Anomaloglossus tepuyensis is a species of frog in the family Aromobatidae. It is found in southeastern Venezuela (Auyán-tepui region, its type locality, and Mount Roraima) and western Guyana (Mount Ayanganna region).

==Description==
Adult males measure 21–24 mm and adult females 24–28 mm in snout–vent length. The snout is sloping and rounded to bluntly pointed in profile, truncate to broadly rounded or bluntly pointed in dorsal and ventral view. The tympanum is usually inconspicuous and is concealed postero-dorsally by a diffuse supra-tympanic bulge. The fingers have keel-like lateral folds and moderately expanded discs. The toes are moderately webbed and have folded, flap-like fringing. The discs are moderately expanded (the first toe may have weakly expanded disc). The dorsum has grayish brown to orangish brown and bronzy brown ground color and has irregularly pigmented dark brown or blackish brown markings. The latter are usually include a dark inter-orbital bar, a V-shaped to cordiform median dark blotch between arms, a transverse pair of smaller para-vertebral blotches at the midbody, and usually a single, small median posterior blotch. An incomplete pale brown to blue oblique lateral line may be present. Forearms and hind legs brown have distinct to vague dark bars or irregular spots.
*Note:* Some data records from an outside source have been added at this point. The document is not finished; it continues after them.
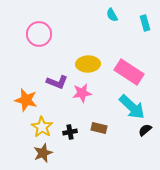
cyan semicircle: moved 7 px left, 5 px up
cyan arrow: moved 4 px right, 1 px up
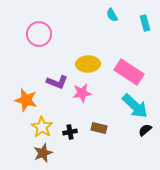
cyan arrow: moved 3 px right, 1 px up
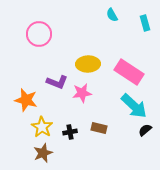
cyan arrow: moved 1 px left
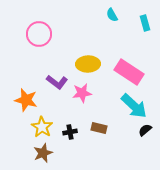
purple L-shape: rotated 15 degrees clockwise
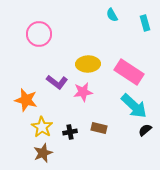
pink star: moved 1 px right, 1 px up
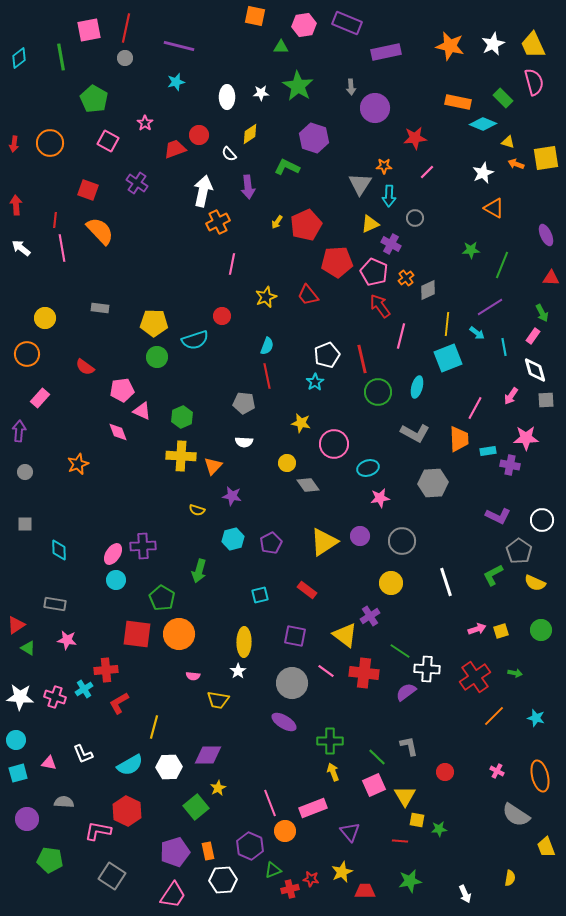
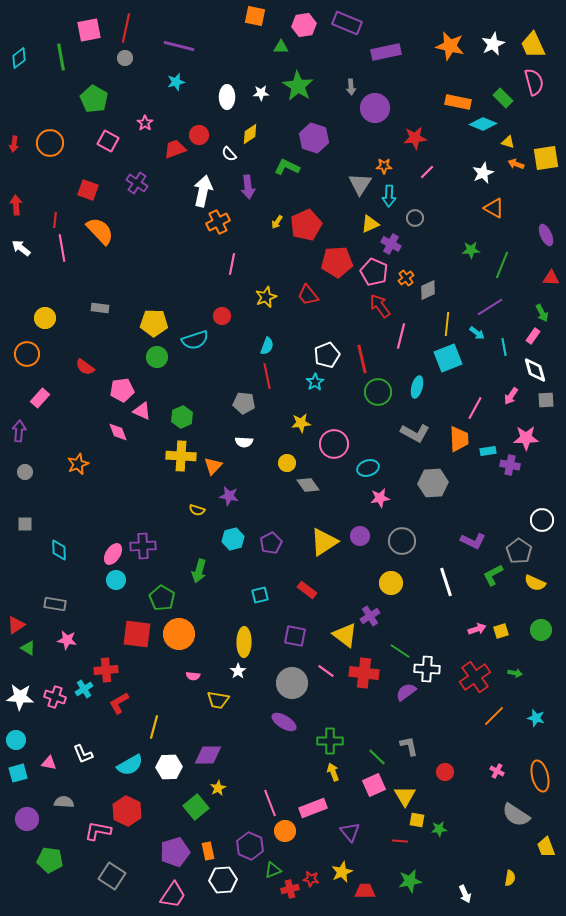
yellow star at (301, 423): rotated 18 degrees counterclockwise
purple star at (232, 496): moved 3 px left
purple L-shape at (498, 516): moved 25 px left, 25 px down
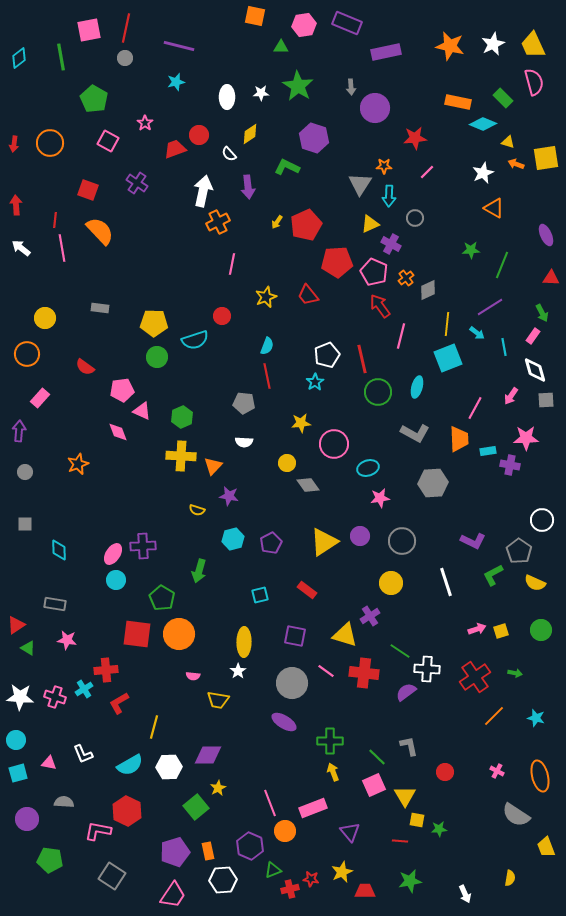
yellow triangle at (345, 635): rotated 20 degrees counterclockwise
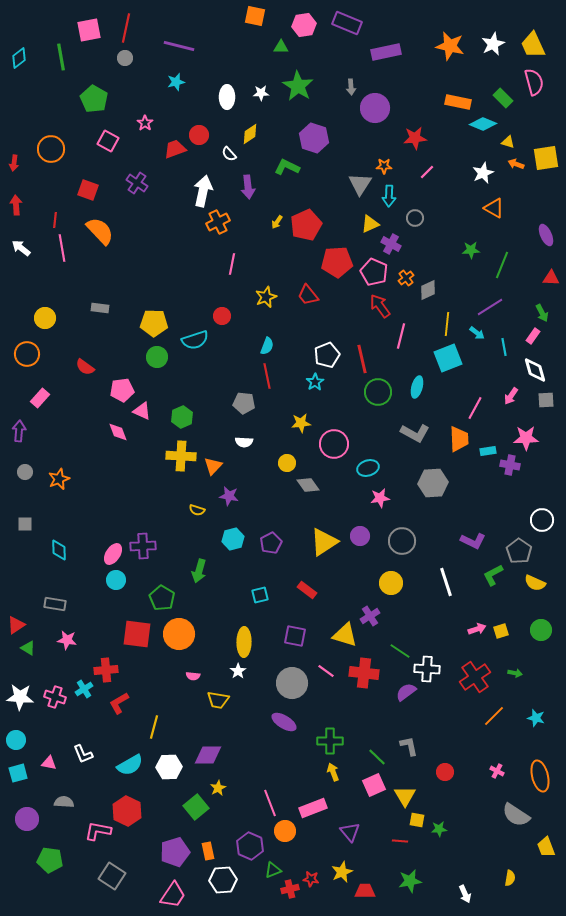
orange circle at (50, 143): moved 1 px right, 6 px down
red arrow at (14, 144): moved 19 px down
orange star at (78, 464): moved 19 px left, 15 px down
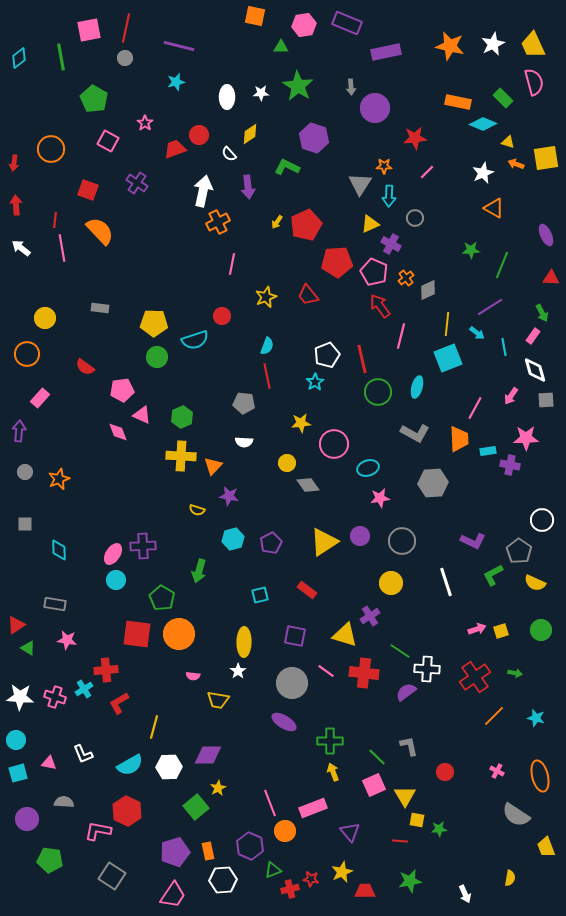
pink triangle at (142, 411): moved 4 px down
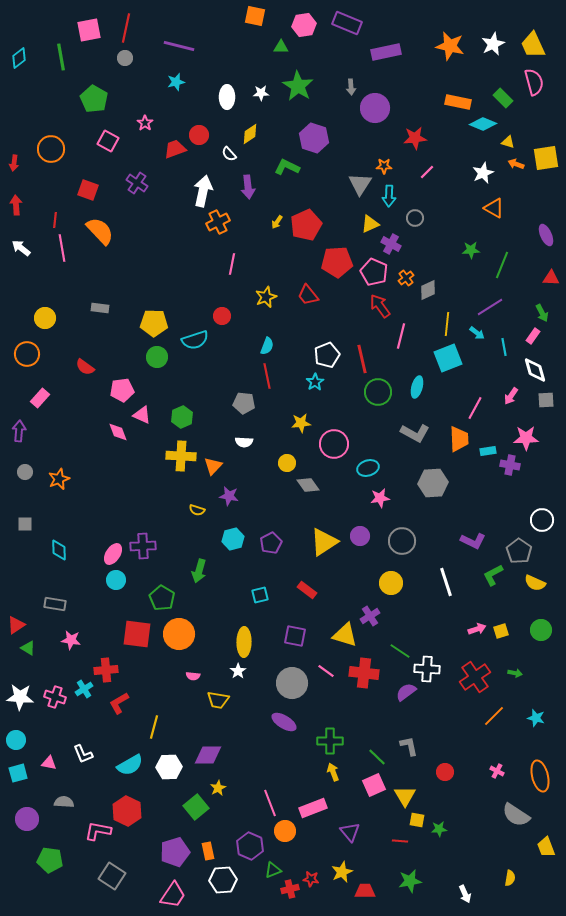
pink star at (67, 640): moved 4 px right
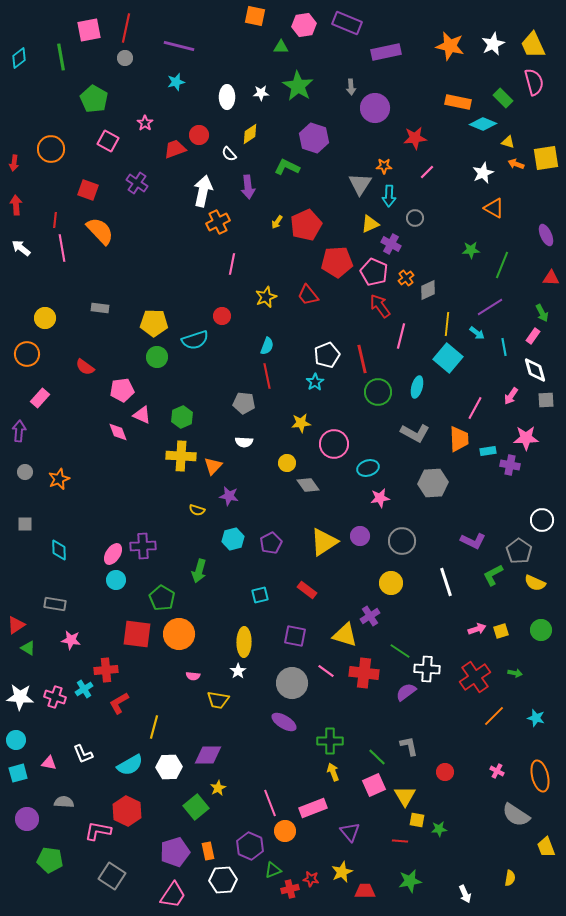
cyan square at (448, 358): rotated 28 degrees counterclockwise
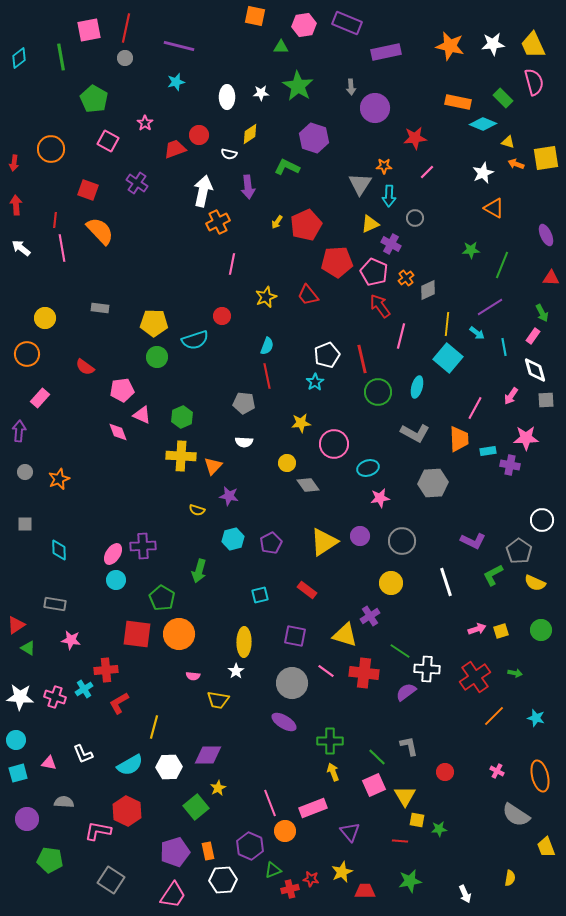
white star at (493, 44): rotated 20 degrees clockwise
white semicircle at (229, 154): rotated 35 degrees counterclockwise
white star at (238, 671): moved 2 px left
gray square at (112, 876): moved 1 px left, 4 px down
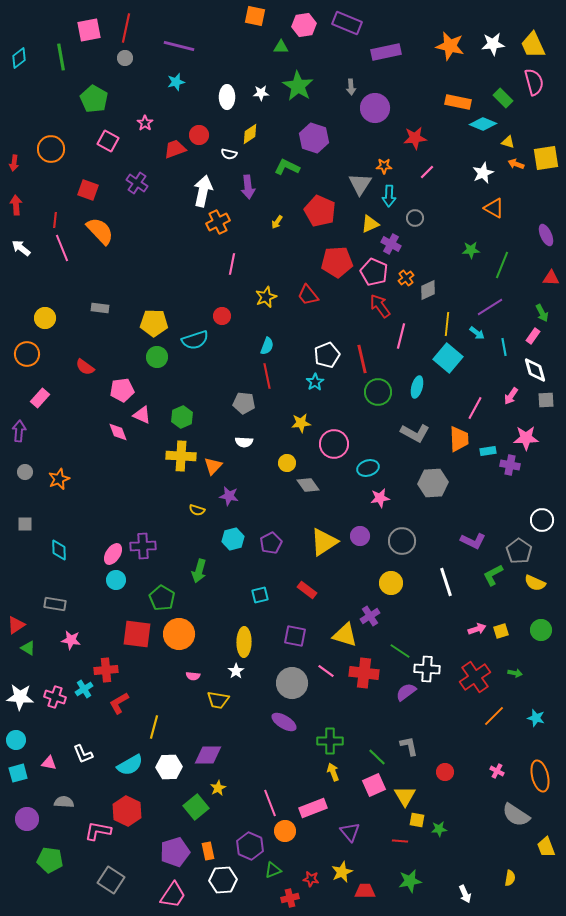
red pentagon at (306, 225): moved 14 px right, 14 px up; rotated 24 degrees counterclockwise
pink line at (62, 248): rotated 12 degrees counterclockwise
red cross at (290, 889): moved 9 px down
The male advertisement call is a short train of 14–22 notes, sounding like a series of rapid "beeps".

==Habitat and conservation==
Anomaloglossus tepuyensis inhabits tropical rainforests at elevations of 390–1850 m above sea level. Males call in the margins of small streams in the forest or near waterfalls in the spray-zone. The eggs are laid on land. The tadpoles are carried to water by the adults, where the development is completed. Threats to this species are unknown. It occurs in the Canaima National Park.